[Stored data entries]
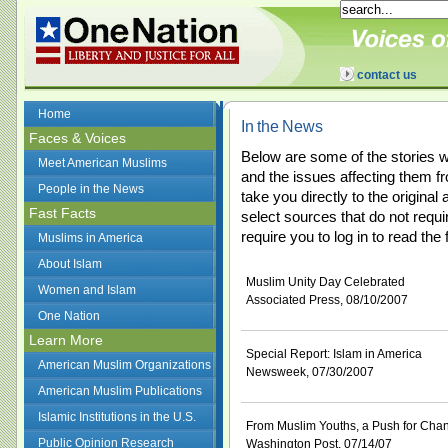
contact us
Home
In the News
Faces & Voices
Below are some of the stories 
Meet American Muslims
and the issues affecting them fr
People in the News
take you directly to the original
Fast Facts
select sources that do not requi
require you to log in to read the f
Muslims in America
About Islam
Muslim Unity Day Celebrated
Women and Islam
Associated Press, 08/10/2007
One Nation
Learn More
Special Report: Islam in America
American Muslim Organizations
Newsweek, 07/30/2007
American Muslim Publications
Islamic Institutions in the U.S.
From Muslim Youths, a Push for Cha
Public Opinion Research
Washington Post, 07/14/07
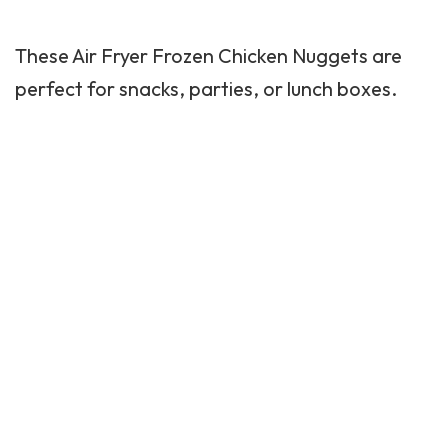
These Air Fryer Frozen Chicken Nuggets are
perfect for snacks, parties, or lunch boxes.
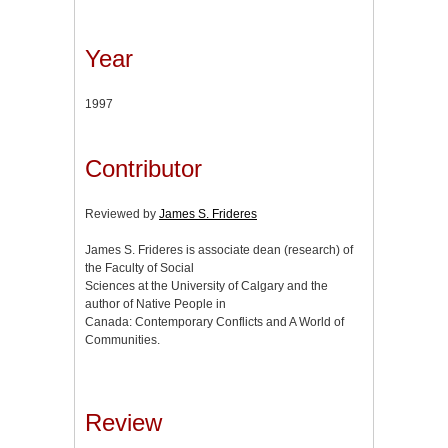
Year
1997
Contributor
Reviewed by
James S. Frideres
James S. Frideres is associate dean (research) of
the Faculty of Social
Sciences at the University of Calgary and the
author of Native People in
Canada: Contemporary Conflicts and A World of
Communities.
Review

--

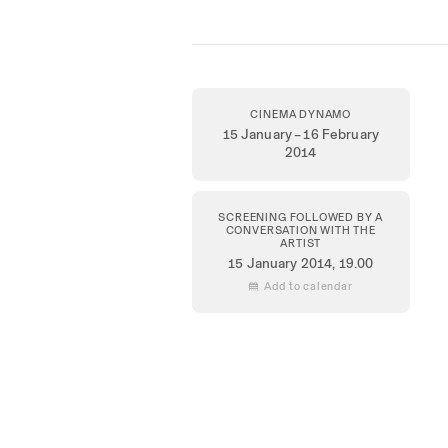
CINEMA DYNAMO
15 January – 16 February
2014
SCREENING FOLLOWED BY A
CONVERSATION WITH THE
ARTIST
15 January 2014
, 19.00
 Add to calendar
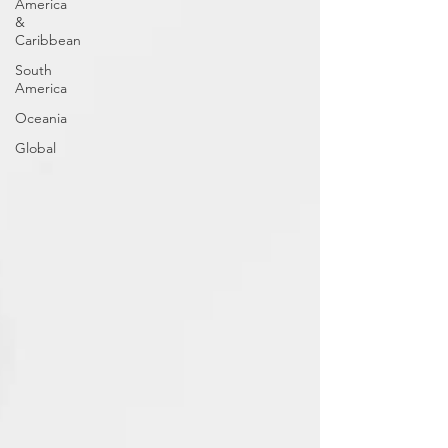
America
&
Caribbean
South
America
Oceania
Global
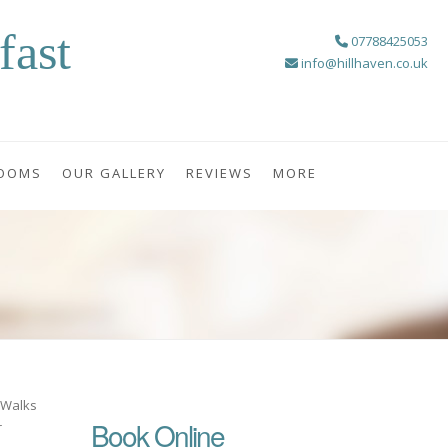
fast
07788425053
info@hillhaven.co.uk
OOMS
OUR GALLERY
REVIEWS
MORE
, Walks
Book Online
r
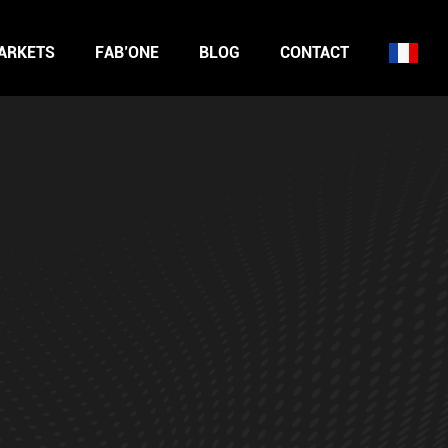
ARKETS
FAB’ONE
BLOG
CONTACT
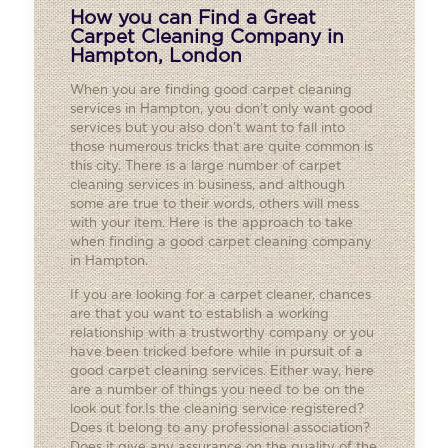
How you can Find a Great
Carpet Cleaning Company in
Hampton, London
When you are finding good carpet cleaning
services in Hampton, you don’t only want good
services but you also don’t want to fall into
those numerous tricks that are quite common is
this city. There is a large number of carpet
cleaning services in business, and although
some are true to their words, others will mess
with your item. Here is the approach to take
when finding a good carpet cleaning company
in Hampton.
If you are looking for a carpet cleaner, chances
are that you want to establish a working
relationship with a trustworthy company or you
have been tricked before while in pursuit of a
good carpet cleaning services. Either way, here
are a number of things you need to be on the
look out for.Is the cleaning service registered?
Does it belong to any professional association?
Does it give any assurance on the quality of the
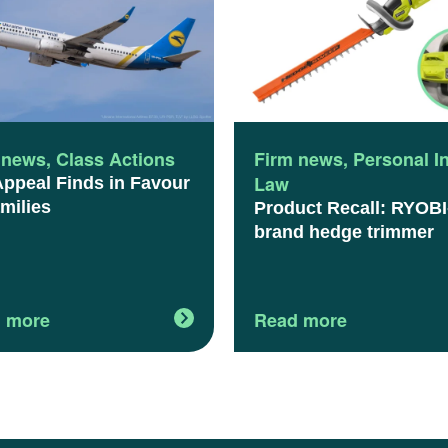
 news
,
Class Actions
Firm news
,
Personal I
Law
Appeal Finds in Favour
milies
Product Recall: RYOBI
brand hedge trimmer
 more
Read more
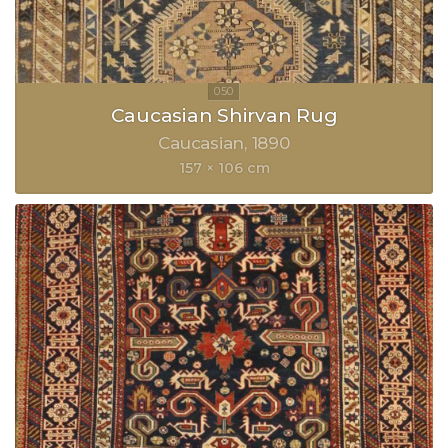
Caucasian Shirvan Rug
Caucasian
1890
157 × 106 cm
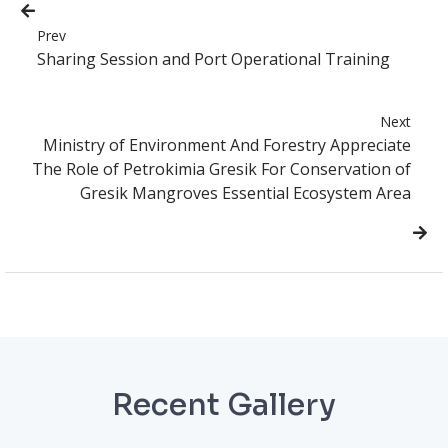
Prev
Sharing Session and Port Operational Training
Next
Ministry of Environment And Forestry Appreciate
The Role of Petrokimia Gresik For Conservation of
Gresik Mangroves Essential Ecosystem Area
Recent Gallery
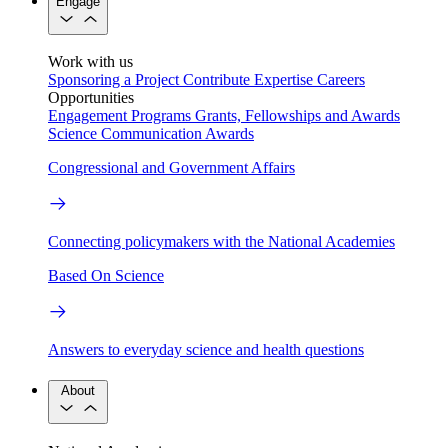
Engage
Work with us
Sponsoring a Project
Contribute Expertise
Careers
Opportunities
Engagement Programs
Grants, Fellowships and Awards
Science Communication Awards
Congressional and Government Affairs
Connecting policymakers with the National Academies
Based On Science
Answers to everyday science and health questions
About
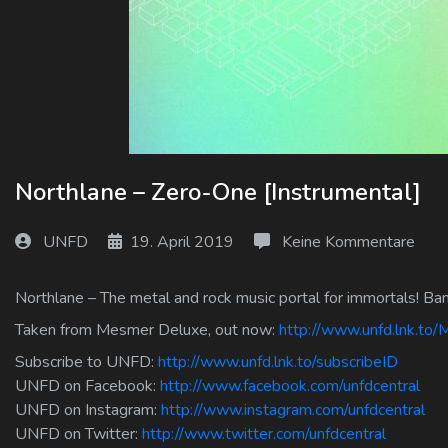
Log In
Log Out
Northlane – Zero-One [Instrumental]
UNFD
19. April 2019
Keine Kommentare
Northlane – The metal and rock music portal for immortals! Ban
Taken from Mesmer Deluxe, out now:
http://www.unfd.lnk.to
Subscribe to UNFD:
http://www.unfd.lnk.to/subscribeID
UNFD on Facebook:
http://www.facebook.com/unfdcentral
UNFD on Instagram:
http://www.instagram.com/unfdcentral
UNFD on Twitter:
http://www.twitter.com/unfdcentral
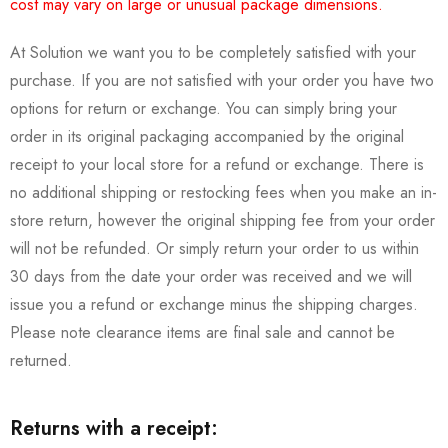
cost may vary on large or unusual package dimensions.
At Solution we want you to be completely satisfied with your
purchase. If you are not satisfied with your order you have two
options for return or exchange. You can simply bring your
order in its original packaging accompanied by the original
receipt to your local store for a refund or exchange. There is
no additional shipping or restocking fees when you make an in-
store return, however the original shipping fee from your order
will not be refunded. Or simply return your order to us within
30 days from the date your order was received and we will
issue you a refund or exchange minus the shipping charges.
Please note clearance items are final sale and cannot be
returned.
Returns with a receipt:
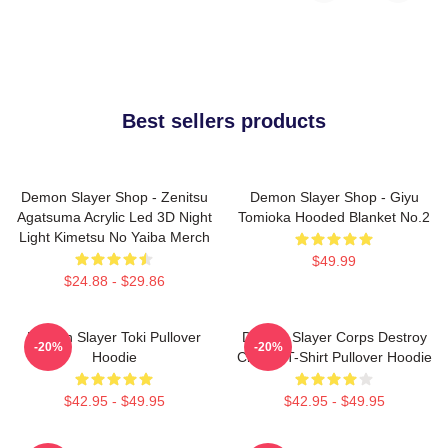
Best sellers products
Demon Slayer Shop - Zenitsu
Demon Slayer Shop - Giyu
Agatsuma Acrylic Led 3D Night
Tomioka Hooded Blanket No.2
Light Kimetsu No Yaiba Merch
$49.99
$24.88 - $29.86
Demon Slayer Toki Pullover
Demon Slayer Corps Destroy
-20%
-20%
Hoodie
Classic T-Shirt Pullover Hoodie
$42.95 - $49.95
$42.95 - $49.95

■ Instructions to follow ■
Return the text of the rows from the line with "How you can Find a Great" up to and including the line with "some are true", unchanged and line for line.

■ Task output ■
How you can Find a Great
Carpet Cleaning Company in
Hampton, London
When you are finding good carpet cleaning
services in Hampton, you don’t only want good
services but you also don’t want to fall into
those numerous tricks that are quite common is
this city. There is a large number of carpet
cleaning services in business, and although
some are true to their words, others will mess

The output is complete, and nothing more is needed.